'''

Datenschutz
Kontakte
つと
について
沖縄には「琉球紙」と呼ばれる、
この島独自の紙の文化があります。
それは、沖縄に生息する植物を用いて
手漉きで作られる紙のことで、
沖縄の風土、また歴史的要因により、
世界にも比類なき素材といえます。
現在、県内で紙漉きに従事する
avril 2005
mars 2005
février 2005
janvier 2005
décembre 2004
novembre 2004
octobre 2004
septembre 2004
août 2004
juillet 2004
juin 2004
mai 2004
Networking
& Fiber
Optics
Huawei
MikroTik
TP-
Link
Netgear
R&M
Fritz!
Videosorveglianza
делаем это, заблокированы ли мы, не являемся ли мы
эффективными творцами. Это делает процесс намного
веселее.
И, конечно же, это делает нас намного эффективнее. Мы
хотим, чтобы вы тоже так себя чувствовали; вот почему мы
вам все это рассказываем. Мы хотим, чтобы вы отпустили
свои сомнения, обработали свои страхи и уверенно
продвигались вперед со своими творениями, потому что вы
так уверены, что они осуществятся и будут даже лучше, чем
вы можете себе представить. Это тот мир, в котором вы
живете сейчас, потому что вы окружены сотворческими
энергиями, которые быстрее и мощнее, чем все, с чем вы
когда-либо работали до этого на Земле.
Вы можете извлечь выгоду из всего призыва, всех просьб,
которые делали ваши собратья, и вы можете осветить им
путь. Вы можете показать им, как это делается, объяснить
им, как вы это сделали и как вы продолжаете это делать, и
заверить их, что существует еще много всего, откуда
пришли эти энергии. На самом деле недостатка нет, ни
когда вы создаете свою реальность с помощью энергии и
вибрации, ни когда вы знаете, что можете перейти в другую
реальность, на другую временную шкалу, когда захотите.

'''

REQUEST: Identify every line in the records that contains the word "намного" and copy each such line in full. Treat uppercase and lowercase letters as distinct.

YOUR RESPONSE:
эффективными творцами. Это делает процесс намного
И, конечно же, это делает нас намного эффективнее. Мы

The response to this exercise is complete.